Product Description
Why do so many smart, career-oriented, even ardently feminist women end up with nearly sole responsibility for running their households and raising their children? Why does it happen even in couples who had promised to share that work equally? Kidding Ourselves traces the decisions that women and men make—usually unwittingly—before and after marriage, and especially after the birth of a child, that lead inevitably to an old-fashioned division of labor at home. It also explains why change is necessary. As long as nearly all men devote themselves first and foremost to paying work, they will on average outearn women, who reduce their hours and travel in their paying job once they have a child.
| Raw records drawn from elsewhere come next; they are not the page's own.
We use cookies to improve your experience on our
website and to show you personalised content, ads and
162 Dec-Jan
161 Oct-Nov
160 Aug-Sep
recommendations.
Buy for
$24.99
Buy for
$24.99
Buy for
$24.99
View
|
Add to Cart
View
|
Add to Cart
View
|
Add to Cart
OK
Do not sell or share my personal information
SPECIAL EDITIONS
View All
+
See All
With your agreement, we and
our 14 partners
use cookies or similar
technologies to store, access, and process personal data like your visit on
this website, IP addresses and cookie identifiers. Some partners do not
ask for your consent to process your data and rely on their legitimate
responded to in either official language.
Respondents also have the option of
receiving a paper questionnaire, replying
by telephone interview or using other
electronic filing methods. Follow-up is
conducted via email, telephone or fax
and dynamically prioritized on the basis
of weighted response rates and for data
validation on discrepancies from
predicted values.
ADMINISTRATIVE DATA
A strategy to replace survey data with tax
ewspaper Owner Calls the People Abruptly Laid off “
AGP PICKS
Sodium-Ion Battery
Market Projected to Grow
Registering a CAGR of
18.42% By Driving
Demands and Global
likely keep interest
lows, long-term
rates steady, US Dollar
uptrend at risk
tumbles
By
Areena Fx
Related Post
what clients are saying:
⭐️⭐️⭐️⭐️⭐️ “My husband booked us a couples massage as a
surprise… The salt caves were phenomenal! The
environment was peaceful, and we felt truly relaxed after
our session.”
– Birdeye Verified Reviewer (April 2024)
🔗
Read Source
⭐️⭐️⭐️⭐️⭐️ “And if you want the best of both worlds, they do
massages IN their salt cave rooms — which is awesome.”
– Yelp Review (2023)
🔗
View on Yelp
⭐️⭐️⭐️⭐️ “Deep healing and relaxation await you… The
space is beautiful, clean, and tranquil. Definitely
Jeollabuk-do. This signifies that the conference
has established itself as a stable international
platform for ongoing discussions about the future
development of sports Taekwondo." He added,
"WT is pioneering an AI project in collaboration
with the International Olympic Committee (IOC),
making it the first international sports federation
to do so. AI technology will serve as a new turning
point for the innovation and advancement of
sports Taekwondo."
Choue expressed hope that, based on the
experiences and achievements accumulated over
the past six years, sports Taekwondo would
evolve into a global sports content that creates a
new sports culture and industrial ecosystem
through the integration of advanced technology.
With this groundbreaking book, Rhona Mahony suggests practical ways to bring men into child raising and end the unfair burden of women’s second shift.
Average Customer Review:
4 of 4 people found the following review helpful:
Very informative, with good advice, 2001-11-08
It's too bad that this book is out of print and
(to judge by the few reviews) apparently not widely-read.
It provides what are perhaps the first and only
published guidelines for working toward economic and
political parity in marriages where there is a
part-time or full-time stay-at-home mom. Buy this
book first, before you read all the other books
on transitioning fronm workplace to home.
2 of 3 people found the following review helpful:
A MUST for young women planning work and a family, 2000-05-02
This book is an excellent combination of empirical research, helpful anecdotes, and forward thinking. I wish that I had read this book at the start of my career. Perhaps I would have made the same decisions, which were largely based on emotions and "good faith." But reading this book would have provided a healthy dose of rationality as well as helpful warning signs to watch out for when facing the challenges of balancing career and family life.
7 of 7 people found the following review helpful:
The thinking woman's baby shower gift, 1999-09-21
This is a stellar book and will especially resonate with women who have studied economics, law or negotiation. Mahony uses common frameworks (for instance, BATNA - best alternative to no agreement) to analyze the day to day choices parents make. She comes up with some powerful suggestions for change. Don't "marry up" if you want a career, marry someone who will not make as many professional demands on your family life -- maybe someone who makes less money. There's a radical idea for most professional women. Buy this for your feminist MBA friends.
8 of 8 people found the following review helpful:
Good book to make you think - whether you agree or not, 1997-11-15
This starts a dialogue on some of the issues facing dual earner couples. Clearly geared toward the 35-45 year old crowd. Younger women may feel alienated by some of the assumptions that she makes. A great place to start looking at some of the issues yourself, whether or not you agree with her final analysis. For those brought up in a milieu that expected women to do primary parenting, this will be shocking and controversial. She argues that a main issue is whether or not women will let men take care of children. Whether you agree or not with the outcome - she brings up questions that we all should be asking ourselves about the nature of "fairness" and "gender equality vs equity" - as well as who is really holding back women now?